**SOURCE DATA**
☆ ☆ ☆
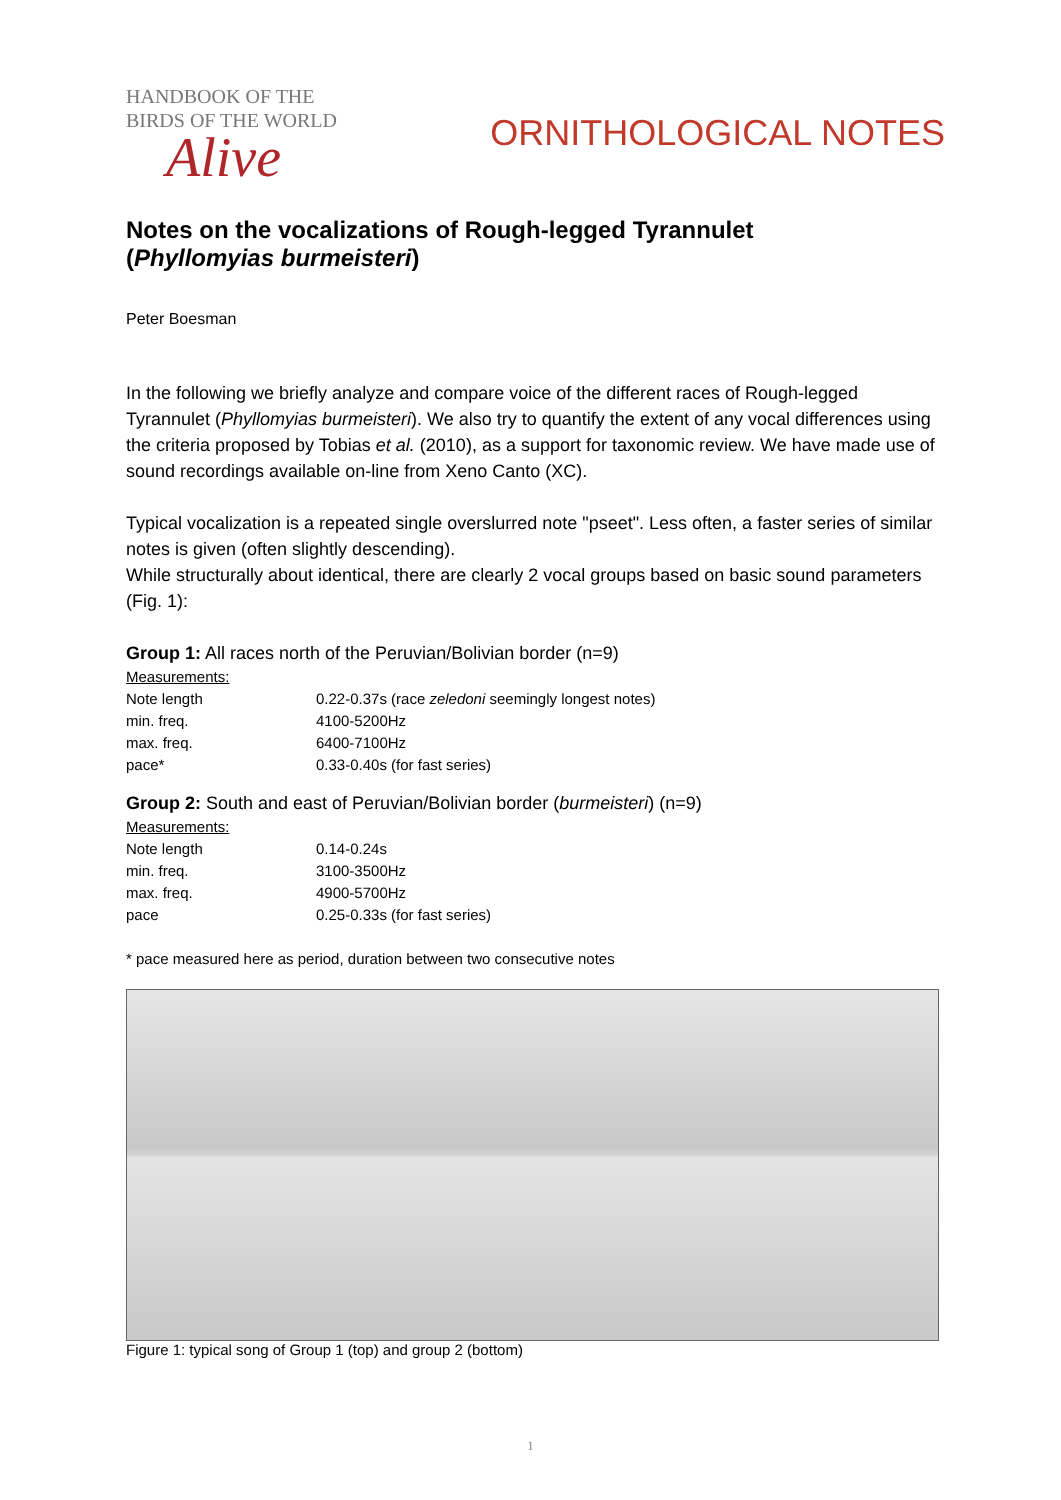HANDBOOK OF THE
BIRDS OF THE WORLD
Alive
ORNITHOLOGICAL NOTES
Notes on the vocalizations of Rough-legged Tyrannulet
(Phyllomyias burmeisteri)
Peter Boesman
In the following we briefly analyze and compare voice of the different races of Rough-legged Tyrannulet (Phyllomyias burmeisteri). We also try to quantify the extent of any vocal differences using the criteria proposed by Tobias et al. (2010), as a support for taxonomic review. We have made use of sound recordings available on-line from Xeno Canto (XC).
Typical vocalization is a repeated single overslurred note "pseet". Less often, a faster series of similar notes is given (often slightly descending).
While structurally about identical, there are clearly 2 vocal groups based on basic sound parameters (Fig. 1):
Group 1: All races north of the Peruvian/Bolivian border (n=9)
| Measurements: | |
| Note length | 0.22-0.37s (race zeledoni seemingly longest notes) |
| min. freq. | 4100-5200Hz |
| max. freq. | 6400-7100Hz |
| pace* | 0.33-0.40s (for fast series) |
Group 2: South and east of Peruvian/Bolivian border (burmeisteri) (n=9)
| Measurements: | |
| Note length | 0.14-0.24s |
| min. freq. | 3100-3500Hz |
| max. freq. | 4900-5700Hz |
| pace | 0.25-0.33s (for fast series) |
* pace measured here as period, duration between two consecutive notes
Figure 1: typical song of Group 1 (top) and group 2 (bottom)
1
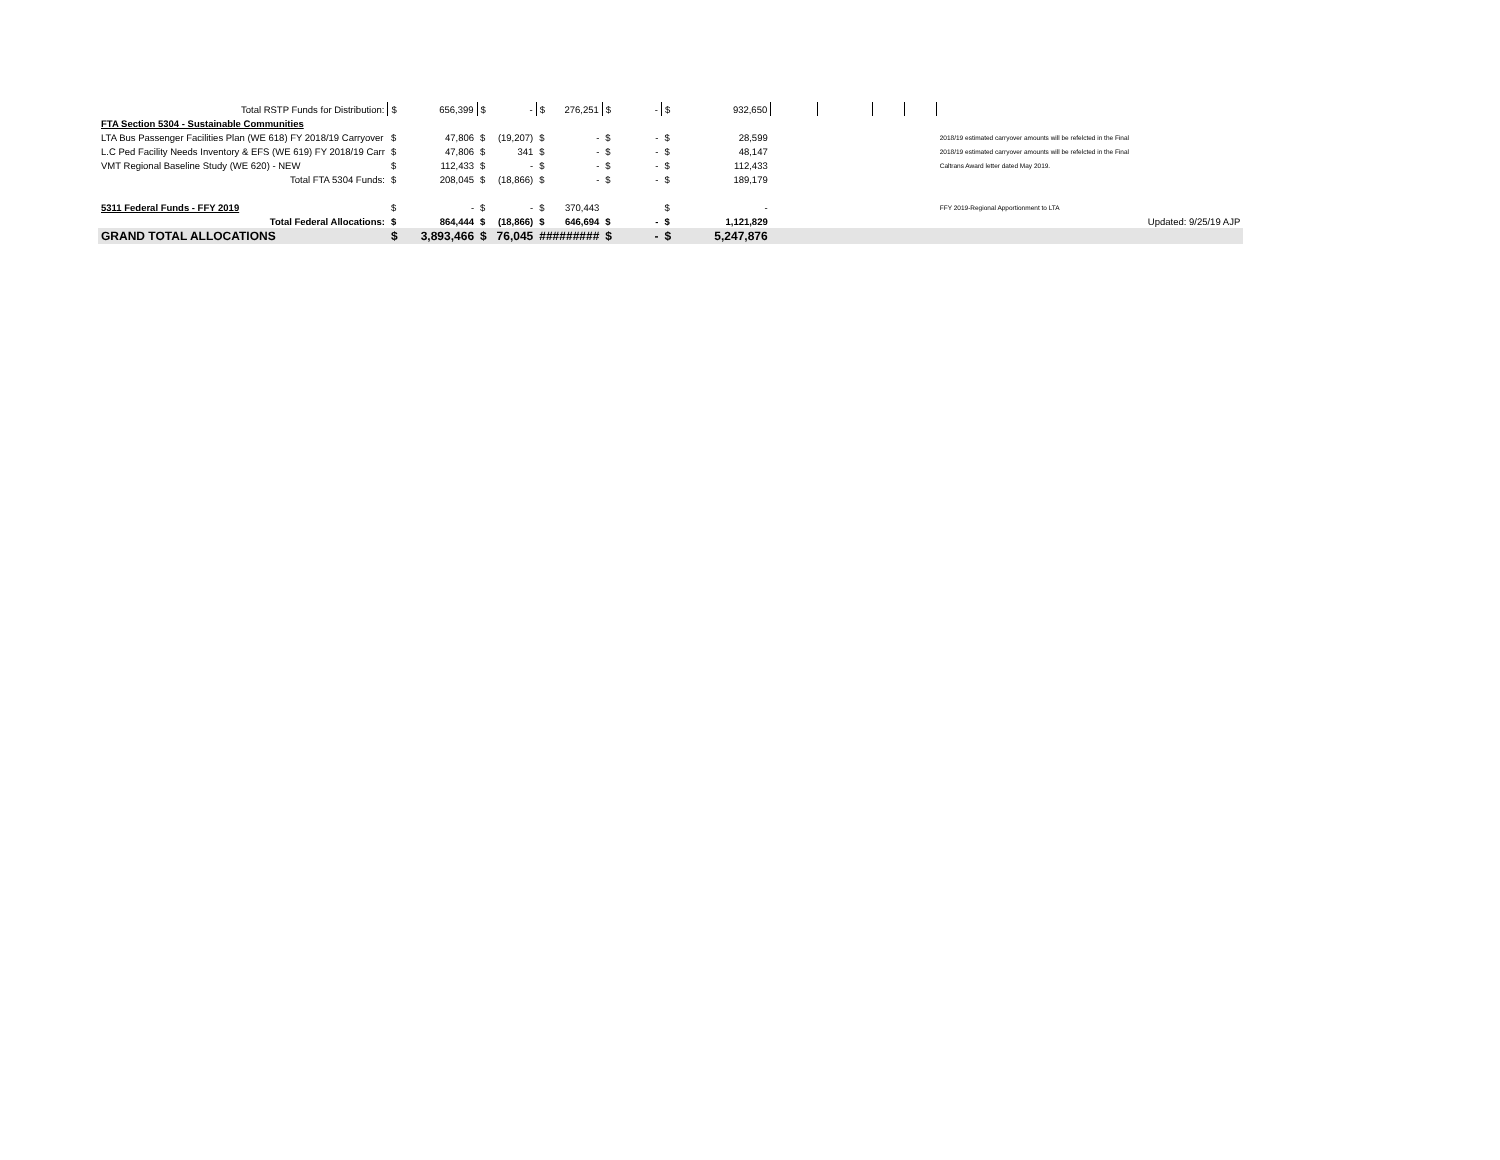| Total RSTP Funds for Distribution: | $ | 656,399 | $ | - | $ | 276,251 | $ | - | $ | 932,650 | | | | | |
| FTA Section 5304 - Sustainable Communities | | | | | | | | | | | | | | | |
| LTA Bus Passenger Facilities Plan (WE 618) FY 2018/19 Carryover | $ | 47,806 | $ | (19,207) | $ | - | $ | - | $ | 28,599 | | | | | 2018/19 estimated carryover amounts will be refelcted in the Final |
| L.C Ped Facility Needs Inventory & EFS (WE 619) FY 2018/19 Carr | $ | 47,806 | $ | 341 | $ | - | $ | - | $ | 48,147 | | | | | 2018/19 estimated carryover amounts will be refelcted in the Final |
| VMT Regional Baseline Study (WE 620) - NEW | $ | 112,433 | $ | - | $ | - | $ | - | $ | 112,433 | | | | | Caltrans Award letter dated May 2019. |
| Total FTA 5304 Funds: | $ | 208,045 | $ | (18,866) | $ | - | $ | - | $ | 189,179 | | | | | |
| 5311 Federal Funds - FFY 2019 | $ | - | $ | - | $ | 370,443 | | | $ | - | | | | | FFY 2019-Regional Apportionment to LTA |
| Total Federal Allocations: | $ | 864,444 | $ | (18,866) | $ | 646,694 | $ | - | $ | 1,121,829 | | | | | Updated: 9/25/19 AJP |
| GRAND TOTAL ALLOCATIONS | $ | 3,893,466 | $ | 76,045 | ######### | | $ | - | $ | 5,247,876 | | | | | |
☆ ☆ ☆
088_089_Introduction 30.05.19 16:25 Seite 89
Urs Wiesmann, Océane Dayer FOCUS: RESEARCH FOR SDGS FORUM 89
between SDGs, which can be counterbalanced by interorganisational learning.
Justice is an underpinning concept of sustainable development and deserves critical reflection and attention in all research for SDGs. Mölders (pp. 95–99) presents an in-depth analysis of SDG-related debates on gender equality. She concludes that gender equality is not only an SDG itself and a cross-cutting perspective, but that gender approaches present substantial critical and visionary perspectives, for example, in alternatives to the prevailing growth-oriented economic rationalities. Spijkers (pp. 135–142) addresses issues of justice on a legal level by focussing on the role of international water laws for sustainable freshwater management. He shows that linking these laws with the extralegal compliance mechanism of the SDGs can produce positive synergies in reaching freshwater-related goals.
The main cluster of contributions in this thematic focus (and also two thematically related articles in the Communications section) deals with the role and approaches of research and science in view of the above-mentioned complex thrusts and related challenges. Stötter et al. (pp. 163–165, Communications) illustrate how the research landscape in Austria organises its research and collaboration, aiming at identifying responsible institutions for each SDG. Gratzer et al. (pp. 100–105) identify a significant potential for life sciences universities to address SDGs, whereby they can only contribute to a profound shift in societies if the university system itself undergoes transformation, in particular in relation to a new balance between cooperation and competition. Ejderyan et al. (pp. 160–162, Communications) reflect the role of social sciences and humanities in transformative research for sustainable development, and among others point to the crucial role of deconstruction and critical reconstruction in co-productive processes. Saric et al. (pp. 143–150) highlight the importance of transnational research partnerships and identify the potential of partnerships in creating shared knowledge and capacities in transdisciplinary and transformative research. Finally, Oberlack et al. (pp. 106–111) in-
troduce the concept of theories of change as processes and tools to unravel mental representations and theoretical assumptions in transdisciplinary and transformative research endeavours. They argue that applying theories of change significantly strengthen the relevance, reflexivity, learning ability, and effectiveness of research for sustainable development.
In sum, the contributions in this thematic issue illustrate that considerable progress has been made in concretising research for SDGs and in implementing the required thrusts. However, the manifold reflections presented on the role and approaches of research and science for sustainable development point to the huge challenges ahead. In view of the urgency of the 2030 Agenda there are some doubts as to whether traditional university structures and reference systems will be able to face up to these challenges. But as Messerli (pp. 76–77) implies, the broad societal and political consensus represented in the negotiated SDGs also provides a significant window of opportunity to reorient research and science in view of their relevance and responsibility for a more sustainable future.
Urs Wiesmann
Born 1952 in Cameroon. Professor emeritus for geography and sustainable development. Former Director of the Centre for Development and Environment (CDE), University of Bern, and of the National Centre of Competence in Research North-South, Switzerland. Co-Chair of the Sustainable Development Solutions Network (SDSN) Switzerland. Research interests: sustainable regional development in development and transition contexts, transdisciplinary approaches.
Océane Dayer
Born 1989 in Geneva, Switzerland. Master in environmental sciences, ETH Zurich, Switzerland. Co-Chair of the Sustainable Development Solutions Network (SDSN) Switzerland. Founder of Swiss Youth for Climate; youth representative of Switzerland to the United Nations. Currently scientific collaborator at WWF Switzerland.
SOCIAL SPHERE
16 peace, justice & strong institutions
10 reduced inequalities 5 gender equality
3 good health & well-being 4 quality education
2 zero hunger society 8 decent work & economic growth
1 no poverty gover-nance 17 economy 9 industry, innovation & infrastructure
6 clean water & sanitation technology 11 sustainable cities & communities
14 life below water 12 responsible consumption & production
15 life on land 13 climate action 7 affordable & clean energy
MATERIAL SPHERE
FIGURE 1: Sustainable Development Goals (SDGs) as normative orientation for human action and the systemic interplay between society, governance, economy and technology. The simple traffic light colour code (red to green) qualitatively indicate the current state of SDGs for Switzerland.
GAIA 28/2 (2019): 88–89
☆ ☆ ☆
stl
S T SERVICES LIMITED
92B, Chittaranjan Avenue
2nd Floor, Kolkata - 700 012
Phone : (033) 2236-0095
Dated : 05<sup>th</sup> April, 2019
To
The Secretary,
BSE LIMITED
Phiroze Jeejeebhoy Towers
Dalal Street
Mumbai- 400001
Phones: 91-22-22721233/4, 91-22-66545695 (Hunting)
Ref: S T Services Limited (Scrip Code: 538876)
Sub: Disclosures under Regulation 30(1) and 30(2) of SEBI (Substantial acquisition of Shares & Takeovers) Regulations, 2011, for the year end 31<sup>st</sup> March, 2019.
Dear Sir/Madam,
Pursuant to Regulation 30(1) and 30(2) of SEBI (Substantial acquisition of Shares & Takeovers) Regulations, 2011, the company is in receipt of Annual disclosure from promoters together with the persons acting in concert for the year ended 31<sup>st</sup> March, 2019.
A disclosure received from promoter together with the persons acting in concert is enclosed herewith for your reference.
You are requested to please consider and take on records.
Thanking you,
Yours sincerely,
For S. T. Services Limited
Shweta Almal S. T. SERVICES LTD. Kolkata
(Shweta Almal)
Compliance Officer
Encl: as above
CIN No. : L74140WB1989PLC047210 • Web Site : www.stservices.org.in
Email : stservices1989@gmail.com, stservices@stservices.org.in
☆ ☆ ☆
Only the lines starting at the one that includes "Figure 1: typical" and ending at the one that includes "L.C Ped Facility" should be retyped, exactly, from the records above; no pictures.

Figure 1: typical song of Group 1 (top) and group 2 (bottom)
1
| Total RSTP Funds for Distribution: | $ | 656,399 | $ | - | $ | 276,251 | $ | - | $ | 932,650 | | | | | |
| FTA Section 5304 - Sustainable Communities | | | | | | | | | | | | | | | |
| LTA Bus Passenger Facilities Plan (WE 618) FY 2018/19 Carryover | $ | 47,806 | $ | (19,207) | $ | - | $ | - | $ | 28,599 | | | | | 2018/19 estimated carryover amounts will be refelcted in the Final |
| L.C Ped Facility Needs Inventory & EFS (WE 619) FY 2018/19 Carr | $ | 47,806 | $ | 341 | $ | - | $ | - | $ | 48,147 | | | | | 2018/19 estimated carryover amounts will be refelcted in the Final |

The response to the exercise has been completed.